Passage given:
════════════════════
# Rolling Relics ride March 25th, Modesto, Ca!



## slick (Mar 14, 2012)

Next Rolling Relics Ride Sunday March 25th. Meet at Donoby's bar located at 2401 E. Orangeburg Ave. in Modesto, Ca. The ride will leave promptly at 12 NOON so if you want to hang out before hand please come earlier. The ride will go down dry creek,into downtown modesto with a few stops in between for food or drinks and wind up back at Donoby's.
Any questions feel free to PM me.


----------



## island schwinn (Mar 14, 2012)

is that the bar behind ridgeways?


----------



## slick (Mar 14, 2012)

Yes it is!!!!!!!!


----------



## Schweirdo (Mar 14, 2012)

Still looking forward to this ride. Hope it don't rain!!


----------



## island schwinn (Mar 15, 2012)

just sent you a pm,schweirdo.shoulda read the thread first


----------



## Schweirdo (Mar 25, 2012)
════════════════════
Extracted records:

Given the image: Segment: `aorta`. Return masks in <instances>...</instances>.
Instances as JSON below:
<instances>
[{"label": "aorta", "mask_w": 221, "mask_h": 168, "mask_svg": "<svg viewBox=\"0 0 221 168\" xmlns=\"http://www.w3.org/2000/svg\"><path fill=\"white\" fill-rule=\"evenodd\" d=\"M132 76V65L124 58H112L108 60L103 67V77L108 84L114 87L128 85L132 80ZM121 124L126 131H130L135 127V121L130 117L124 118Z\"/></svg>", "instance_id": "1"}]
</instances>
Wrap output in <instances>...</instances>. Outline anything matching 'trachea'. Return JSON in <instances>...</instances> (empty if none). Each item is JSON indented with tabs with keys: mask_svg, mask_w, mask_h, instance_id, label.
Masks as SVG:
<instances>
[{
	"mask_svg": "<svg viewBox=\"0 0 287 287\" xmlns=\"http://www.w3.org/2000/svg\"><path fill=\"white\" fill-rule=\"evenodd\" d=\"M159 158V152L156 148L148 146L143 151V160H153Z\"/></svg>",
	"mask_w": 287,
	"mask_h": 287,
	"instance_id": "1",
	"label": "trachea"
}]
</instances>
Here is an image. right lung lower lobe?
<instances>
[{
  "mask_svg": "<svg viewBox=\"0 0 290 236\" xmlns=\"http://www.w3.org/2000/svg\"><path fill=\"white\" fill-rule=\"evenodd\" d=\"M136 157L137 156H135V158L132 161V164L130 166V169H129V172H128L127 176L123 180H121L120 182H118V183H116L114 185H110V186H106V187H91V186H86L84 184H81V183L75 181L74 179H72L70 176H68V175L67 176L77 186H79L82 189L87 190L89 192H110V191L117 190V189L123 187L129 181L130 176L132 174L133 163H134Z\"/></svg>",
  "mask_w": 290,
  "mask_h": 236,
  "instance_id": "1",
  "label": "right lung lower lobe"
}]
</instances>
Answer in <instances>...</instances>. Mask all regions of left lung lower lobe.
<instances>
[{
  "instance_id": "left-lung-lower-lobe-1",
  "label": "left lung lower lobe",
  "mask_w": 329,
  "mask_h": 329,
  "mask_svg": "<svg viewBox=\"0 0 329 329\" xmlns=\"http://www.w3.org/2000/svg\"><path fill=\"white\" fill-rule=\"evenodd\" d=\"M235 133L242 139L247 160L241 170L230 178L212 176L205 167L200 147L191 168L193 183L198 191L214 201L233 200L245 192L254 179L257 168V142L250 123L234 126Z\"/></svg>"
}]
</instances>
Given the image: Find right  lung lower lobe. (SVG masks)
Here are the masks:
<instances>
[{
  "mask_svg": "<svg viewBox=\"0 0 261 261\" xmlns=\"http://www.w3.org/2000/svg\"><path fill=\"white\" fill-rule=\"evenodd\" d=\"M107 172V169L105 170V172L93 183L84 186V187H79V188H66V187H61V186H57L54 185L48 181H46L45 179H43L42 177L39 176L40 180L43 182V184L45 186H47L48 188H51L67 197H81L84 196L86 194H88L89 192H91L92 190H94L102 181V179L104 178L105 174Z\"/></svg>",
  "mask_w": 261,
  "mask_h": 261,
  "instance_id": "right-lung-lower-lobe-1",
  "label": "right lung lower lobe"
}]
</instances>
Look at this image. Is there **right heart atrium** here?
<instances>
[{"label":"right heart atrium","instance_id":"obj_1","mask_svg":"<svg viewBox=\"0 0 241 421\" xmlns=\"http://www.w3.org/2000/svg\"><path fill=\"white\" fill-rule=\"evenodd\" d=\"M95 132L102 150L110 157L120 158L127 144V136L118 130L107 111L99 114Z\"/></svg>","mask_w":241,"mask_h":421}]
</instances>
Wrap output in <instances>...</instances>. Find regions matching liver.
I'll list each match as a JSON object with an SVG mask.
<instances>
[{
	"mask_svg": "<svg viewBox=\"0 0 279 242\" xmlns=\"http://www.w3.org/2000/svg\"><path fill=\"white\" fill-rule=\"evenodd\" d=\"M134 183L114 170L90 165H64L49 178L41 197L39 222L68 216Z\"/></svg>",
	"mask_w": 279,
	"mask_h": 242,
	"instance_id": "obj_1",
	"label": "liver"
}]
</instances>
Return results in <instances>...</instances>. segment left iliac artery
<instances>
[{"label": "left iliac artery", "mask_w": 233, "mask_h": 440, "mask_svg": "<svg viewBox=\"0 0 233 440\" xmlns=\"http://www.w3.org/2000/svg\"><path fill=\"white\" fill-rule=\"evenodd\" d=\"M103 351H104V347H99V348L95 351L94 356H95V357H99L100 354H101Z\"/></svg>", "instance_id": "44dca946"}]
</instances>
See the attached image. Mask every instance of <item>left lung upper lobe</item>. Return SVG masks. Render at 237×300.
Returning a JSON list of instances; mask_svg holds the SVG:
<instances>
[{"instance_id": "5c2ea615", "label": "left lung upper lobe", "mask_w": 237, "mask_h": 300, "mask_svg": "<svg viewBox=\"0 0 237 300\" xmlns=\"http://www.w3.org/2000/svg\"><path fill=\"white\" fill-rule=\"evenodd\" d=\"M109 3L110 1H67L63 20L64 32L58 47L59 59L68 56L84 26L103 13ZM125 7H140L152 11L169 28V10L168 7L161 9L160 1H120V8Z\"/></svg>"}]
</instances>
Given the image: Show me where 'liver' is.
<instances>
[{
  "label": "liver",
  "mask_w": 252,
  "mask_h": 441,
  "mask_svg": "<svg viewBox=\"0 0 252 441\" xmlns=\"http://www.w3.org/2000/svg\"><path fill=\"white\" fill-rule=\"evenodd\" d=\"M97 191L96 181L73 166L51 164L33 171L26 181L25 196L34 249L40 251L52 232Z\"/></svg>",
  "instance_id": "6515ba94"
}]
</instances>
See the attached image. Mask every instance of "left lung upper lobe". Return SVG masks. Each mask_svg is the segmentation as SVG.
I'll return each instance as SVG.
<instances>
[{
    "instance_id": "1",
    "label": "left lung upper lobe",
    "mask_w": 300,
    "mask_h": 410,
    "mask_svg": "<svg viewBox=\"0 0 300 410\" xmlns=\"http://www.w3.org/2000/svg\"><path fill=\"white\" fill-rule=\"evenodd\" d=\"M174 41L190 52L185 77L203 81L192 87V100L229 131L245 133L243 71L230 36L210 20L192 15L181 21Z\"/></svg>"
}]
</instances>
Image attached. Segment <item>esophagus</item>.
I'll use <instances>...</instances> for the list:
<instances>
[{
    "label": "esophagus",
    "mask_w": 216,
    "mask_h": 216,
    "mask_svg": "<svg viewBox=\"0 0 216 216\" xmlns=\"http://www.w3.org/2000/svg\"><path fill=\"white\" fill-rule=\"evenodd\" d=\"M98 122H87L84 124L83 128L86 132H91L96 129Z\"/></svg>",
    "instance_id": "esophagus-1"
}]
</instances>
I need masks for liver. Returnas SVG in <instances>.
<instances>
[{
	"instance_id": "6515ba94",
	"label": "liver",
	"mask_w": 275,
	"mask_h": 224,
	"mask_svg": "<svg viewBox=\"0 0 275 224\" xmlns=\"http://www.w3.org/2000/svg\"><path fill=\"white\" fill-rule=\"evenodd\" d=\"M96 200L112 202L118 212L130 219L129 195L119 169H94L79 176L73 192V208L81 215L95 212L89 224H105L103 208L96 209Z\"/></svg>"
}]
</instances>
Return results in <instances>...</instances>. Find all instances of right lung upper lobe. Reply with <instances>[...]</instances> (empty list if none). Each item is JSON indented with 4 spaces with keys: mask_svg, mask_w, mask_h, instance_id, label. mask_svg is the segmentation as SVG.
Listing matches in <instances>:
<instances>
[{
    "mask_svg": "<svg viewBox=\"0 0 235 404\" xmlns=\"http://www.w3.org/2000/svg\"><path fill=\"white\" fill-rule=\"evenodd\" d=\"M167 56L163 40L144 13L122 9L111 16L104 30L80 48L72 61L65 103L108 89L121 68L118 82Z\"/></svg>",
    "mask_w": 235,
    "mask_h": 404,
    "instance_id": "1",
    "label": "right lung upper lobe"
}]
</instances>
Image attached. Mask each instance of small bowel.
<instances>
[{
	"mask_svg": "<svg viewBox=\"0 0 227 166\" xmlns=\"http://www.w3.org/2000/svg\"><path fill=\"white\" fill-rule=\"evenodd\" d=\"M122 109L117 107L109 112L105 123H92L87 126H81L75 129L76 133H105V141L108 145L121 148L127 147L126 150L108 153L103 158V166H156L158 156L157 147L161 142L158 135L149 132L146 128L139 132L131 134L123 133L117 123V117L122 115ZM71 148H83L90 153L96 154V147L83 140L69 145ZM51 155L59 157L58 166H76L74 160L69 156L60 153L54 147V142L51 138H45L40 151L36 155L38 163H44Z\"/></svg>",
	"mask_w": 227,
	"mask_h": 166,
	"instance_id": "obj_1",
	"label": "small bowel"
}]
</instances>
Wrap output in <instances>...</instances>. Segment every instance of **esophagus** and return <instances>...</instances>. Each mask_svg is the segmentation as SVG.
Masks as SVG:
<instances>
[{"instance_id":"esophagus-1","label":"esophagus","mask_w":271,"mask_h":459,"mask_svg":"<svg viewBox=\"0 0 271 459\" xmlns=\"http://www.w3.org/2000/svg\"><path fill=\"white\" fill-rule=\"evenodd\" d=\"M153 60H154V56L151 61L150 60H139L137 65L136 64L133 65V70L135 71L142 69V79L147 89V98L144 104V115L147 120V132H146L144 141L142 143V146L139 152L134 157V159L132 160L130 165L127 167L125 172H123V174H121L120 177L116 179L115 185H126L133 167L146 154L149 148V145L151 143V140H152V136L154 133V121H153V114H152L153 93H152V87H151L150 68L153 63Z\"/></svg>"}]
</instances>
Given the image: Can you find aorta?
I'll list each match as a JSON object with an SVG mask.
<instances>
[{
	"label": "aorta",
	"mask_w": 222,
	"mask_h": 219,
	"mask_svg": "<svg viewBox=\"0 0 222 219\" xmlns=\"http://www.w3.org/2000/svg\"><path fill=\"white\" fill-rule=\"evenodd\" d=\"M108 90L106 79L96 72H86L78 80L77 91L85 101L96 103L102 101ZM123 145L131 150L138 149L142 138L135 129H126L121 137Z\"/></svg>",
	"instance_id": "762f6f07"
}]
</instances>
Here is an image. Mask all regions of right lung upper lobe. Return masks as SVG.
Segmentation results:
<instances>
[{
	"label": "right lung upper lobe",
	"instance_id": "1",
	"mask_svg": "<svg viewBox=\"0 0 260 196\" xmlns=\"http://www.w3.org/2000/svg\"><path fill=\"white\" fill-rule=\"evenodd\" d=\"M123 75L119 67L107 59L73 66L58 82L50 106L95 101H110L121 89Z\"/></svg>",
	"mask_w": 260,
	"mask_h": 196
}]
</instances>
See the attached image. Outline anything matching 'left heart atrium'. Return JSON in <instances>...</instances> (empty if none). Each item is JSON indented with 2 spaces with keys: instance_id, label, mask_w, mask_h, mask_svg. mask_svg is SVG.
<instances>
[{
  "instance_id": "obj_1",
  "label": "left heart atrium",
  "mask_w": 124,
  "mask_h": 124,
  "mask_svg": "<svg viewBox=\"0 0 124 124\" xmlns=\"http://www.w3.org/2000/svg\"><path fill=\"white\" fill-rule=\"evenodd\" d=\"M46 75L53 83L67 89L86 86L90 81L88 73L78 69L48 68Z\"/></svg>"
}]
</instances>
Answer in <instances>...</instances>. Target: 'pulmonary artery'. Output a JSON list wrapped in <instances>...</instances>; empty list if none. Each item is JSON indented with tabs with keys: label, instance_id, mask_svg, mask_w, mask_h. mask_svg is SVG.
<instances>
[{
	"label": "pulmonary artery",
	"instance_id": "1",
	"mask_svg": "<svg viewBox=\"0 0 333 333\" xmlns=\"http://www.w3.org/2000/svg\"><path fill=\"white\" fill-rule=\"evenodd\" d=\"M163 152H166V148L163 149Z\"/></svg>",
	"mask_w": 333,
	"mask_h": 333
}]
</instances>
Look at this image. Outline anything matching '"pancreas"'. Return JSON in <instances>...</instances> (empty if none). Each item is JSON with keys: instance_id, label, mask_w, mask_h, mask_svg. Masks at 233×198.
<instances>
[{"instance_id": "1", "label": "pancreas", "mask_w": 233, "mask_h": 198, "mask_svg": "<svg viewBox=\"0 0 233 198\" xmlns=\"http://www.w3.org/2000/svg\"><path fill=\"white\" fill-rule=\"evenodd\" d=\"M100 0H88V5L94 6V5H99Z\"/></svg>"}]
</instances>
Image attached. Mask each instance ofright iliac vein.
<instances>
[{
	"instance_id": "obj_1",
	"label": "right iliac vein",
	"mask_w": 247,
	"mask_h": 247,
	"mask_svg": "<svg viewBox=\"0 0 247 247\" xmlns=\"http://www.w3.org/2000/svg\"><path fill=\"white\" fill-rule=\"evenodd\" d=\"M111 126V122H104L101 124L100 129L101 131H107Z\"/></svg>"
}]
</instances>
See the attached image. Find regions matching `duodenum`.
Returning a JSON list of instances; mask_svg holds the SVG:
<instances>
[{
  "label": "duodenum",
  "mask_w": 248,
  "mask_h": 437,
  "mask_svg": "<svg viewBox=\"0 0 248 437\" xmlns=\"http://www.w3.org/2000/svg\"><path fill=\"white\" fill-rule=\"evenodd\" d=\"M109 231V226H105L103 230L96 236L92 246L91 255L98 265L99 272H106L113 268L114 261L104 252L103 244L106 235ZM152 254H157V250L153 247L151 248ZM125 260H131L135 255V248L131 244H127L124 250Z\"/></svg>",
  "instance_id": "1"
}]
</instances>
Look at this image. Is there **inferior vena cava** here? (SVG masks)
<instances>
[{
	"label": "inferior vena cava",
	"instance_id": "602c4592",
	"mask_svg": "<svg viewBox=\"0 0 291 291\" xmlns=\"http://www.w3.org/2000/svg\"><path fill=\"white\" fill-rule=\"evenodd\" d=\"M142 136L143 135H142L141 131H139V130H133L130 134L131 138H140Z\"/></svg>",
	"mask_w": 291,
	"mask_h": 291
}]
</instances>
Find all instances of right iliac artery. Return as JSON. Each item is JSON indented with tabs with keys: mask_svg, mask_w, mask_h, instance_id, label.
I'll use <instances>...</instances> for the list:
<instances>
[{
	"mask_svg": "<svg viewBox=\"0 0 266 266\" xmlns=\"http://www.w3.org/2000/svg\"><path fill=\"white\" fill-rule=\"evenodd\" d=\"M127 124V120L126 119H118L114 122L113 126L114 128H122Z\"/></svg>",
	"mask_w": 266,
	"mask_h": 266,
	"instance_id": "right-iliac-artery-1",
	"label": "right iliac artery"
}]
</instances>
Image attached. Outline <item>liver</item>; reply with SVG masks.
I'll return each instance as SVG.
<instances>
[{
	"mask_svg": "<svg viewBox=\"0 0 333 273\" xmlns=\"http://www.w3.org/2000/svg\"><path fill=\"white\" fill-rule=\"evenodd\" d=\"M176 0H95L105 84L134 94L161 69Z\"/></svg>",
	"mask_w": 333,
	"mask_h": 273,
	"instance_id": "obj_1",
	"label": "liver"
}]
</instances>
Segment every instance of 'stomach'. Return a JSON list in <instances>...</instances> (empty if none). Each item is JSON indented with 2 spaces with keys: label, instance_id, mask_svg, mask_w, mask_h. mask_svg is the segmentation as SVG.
════════════════════
List of tasks:
1. Using the ride thread above, decide whether each statement agrees with it: (a) The ride leaves at noon. (b) The ride ends in downtown Modesto. (c) Donoby's is the bar behind Ridgeways. Answer yes or no for each and quote the deciding words.
2. Please turn the paragraph of the ride thread that begins "Next Rolling Relics Ride" into a short list that keeps its main facts.
3. Carry the ride thread on from the point where it stops.

Task-by-task results:
1.
(a) Yes: "The ride will leave promptly at 12 NOON"
(b) No: "wind up back at Donoby's"
(c) Yes: "is that the bar behind ridgeways?" is answered "Yes it is!!!!!!!!"

2.
- Next Rolling Relics Ride: Sunday, March 25th
- Meeting place: Donoby's bar, 2401 E. Orangeburg Ave., Modesto, Ca.
- Departure: promptly at 12 noon; come earlier to hang out first
- Route: down Dry Creek into downtown Modesto, with a few stops for food or drinks
- Finish: back at Donoby's

3.
*Had a great time!!*

The ride was awesome!! My son loved the big hills. Met a lot of nice people. Better turn out than expected considering the threat of rain.  Lookin forward to the next one.


----------



## island schwinn (Mar 26, 2012)

had a great time with all you guys,gals,and kids.we even had a couple clowns on a tandem  
and the rain situation was perfect.it rained hard driving there and back,but not a drop on the whole ride.the bike gods were with us for sure.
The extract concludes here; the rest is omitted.